In the latest from our No Go Britain series, investigating the difficulties faced by disabled passengers, Katie Razzall reports on a bus company now facing legal action in a landmark case.
At the start of our No Go Britain series we featured the story of a group of disabled campaigners taking their local bus company to court.
We filmed one of them, Anthony Wilson, shivering in his wheelchair when the bus arrived with a faulty ramp, meaning Anthony could not get on. He told us: “It happens all the time in Darlington.”
Today the court case opened in Middlesbrough. It is the first case of its kind against a transport company, and could set a precedent for how the equality act is interpreted in future, which is why disability rights campaigners and transport companies are closely following proceedings.
There are two issues the campaigners want addressed. Firstly, they object to Arriva North East’s policy that their drivers do not have to force people taking up the wheelchair space (with buggies or shopping, for example) to move if someone with a wheelchair wants to board.

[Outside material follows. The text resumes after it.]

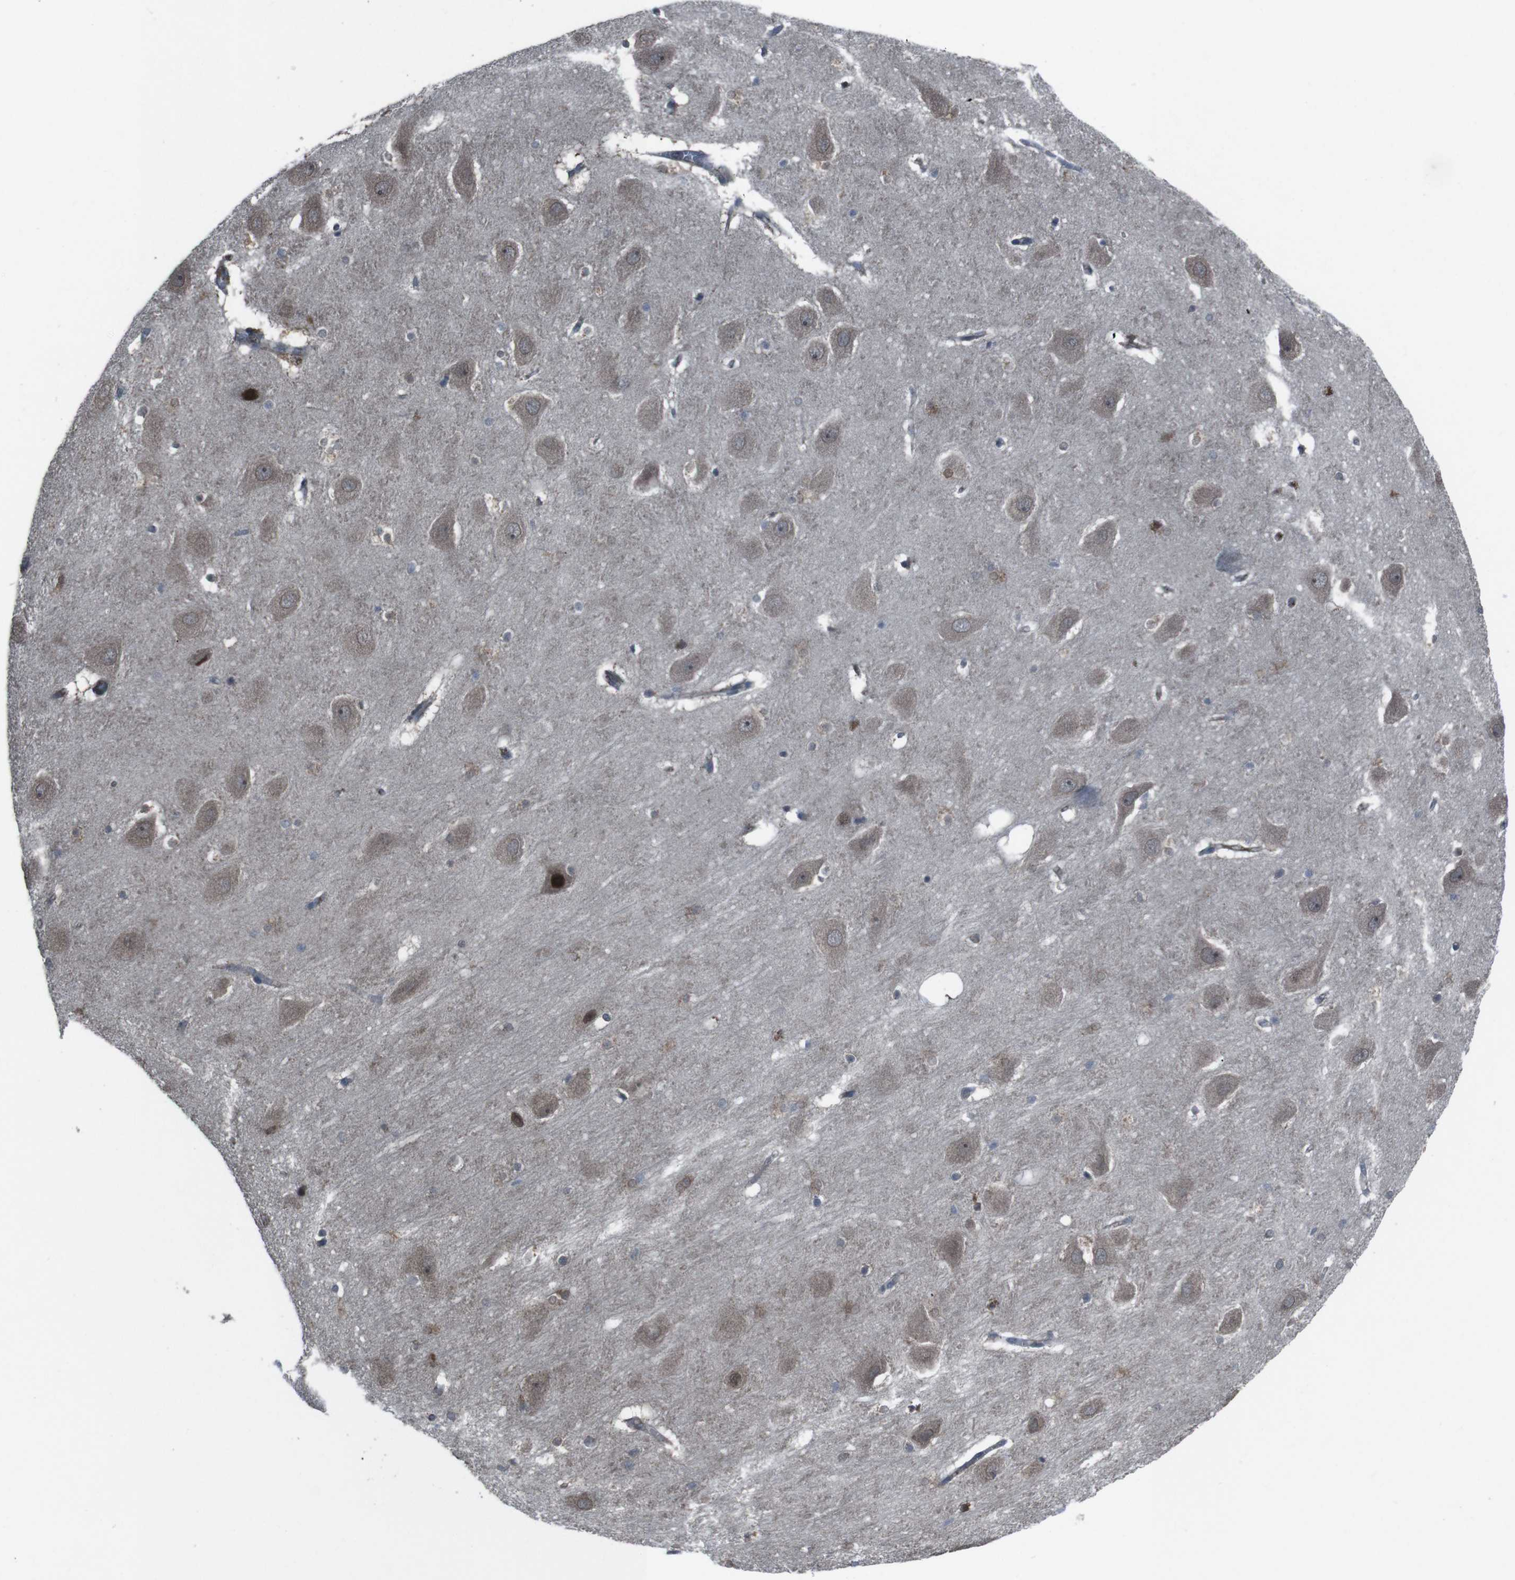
{"staining": {"intensity": "weak", "quantity": "<25%", "location": "nuclear"}, "tissue": "hippocampus", "cell_type": "Glial cells", "image_type": "normal", "snomed": [{"axis": "morphology", "description": "Normal tissue, NOS"}, {"axis": "topography", "description": "Hippocampus"}], "caption": "Immunohistochemistry (IHC) image of normal hippocampus: hippocampus stained with DAB (3,3'-diaminobenzidine) shows no significant protein expression in glial cells. The staining was performed using DAB to visualize the protein expression in brown, while the nuclei were stained in blue with hematoxylin (Magnification: 20x).", "gene": "SS18L1", "patient": {"sex": "male", "age": 45}}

Today we heard evidence from one of the claimants, Jane Elliot, who described occasions when she had been left behind at the bus stop because there was no space in the section of the bus she says by rights is hers. She called it a “humiliating experience”.
The second complaint is about what they claim is Arriva’s failure to put down ramps. That was the issue we witnessed with Anthony Wilson. Campaigners here in the north east say it happens far too often. Jane Elliot today told the court: “The problem with the driver was his attitude. He treated me like I was a total waste of time. When I asked him to put the ramp down, he said: ‘I haven’t got time for this. I’m late already’.”

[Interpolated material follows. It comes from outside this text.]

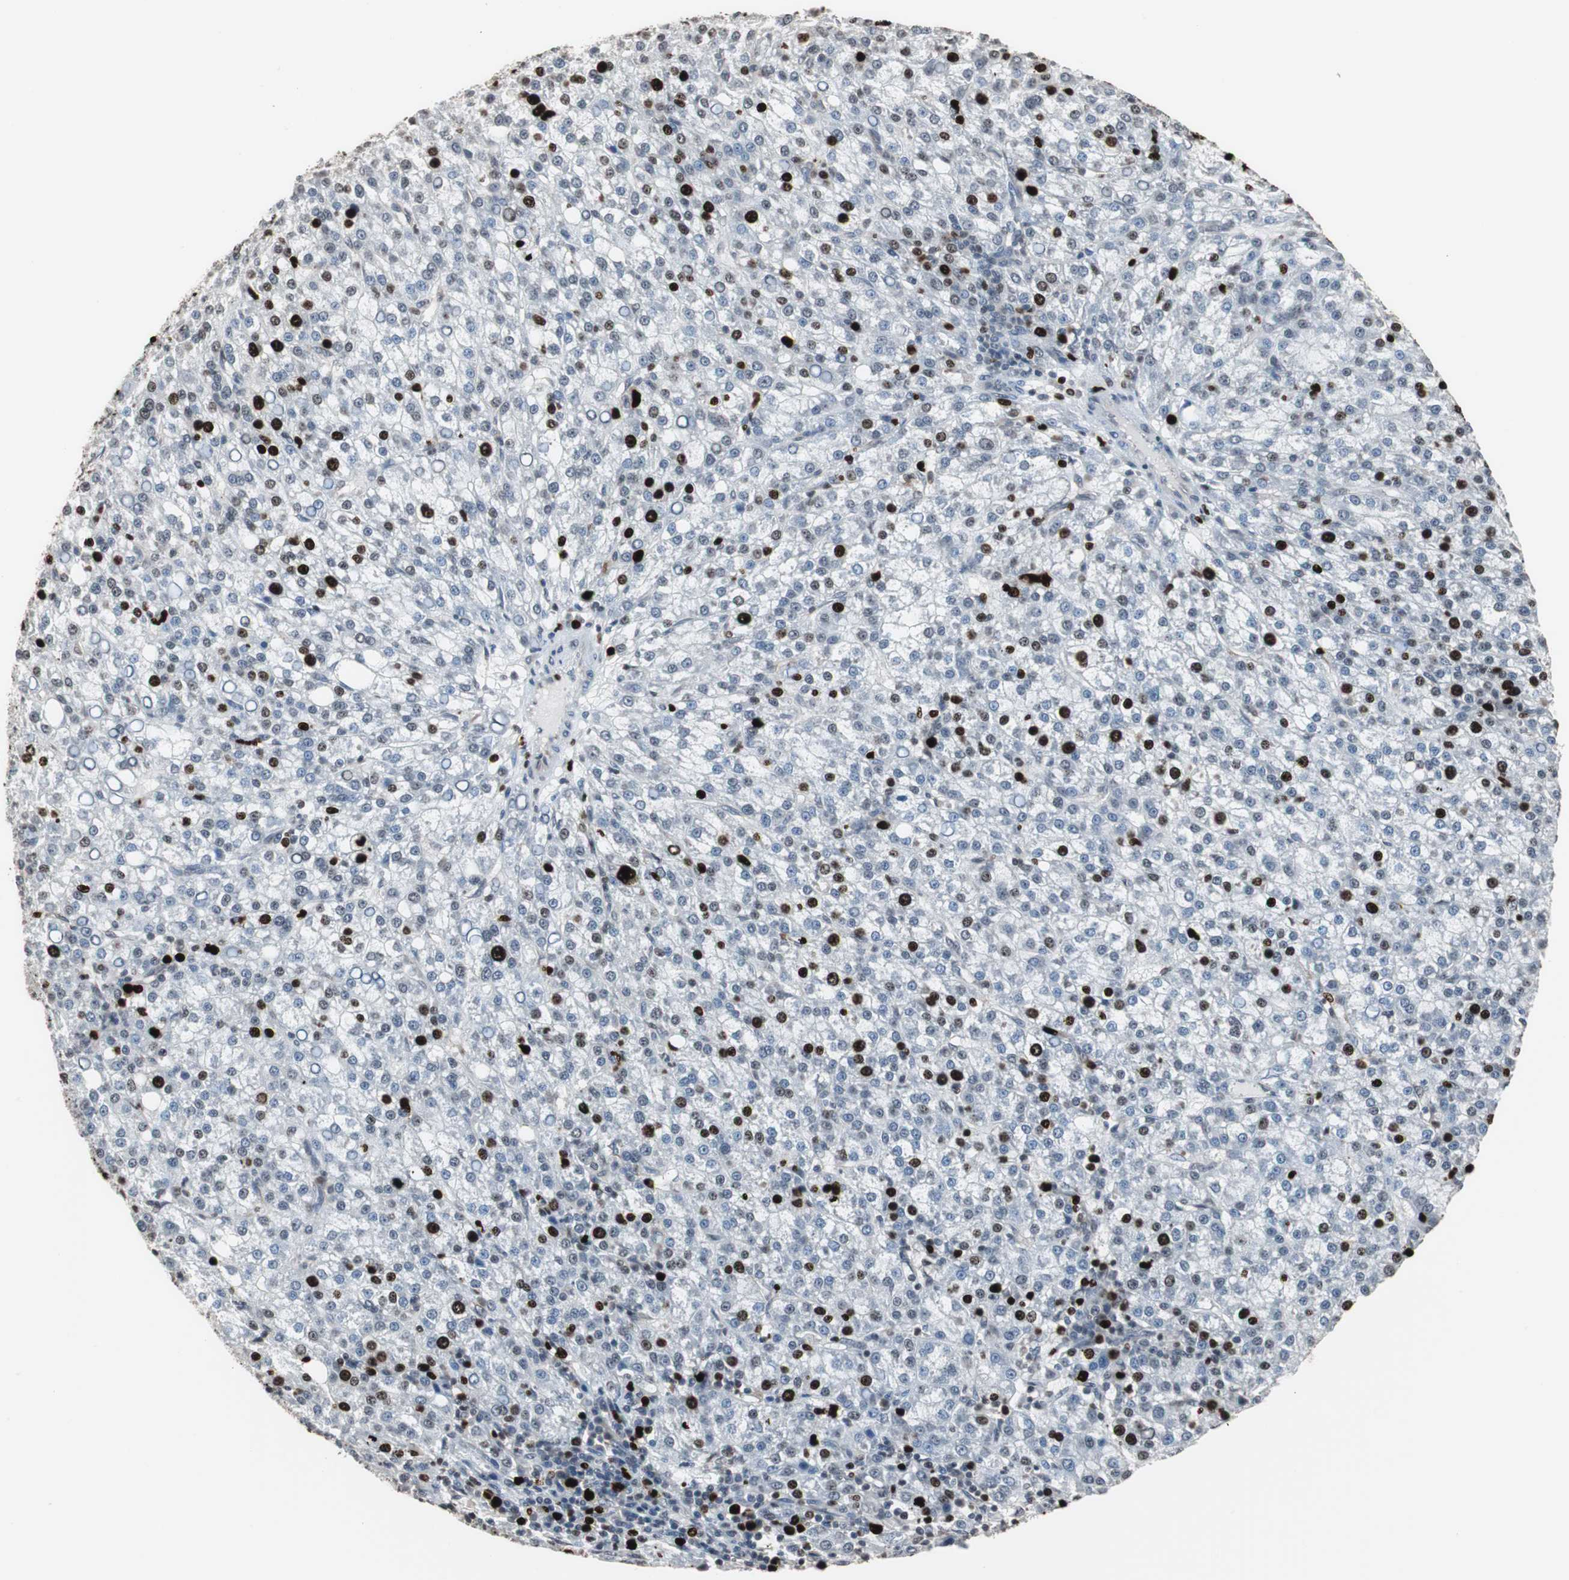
{"staining": {"intensity": "strong", "quantity": "<25%", "location": "nuclear"}, "tissue": "liver cancer", "cell_type": "Tumor cells", "image_type": "cancer", "snomed": [{"axis": "morphology", "description": "Carcinoma, Hepatocellular, NOS"}, {"axis": "topography", "description": "Liver"}], "caption": "Hepatocellular carcinoma (liver) stained for a protein (brown) displays strong nuclear positive staining in approximately <25% of tumor cells.", "gene": "TOP2A", "patient": {"sex": "female", "age": 58}}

Since 2006 the law says transport providers have a duty to make “reasonable adjustments” to accommodate disabled travellers. The equality act says: “Where a provision, criterion or practice of A’s puts a disabled person at substantial disadvantage in relation to a relevant matter in comparison with persons who are not disabled, to take such steps as is reasonable to have to take to avoid the disadvantage.”
The claimants in this civil case say that Arriva’s first come, first served policy towards the wheelchair space on its buses “clearly puts the claimants at a substantial disadvantage when compared with non-disabled service users, as they are unable to travel on the bus unless the designated wheelchair space is available”.
Lawyers for the claimants today gave examples of best practice. Transport for London’s policy, if a passenger refuses to move from the wheelchair area, is to use the public address system to make clear they must. The bus driver can also refuse to drive on until the wheelchair space is freed up.
Lothian Buses expect passengers to vacate the space, and exclude unfoldable prams from its buses. Oxford Buses have created spaces for both buggies and wheelchairs.
Arriva North East has told the court it acts in line with the law, training its drivers appropriately, and that it is not under a legal obligation to let a wheelchair user on the bus if the space is full. Its drivers cannot compel people with pushchairs or shopping to move, it says.
The case will continue, with breaks, into February next year. The claimants are demanding £18,000 in compensation from Arriva North East. They also hope the judge will make recommendations to which transport companies will have to listen.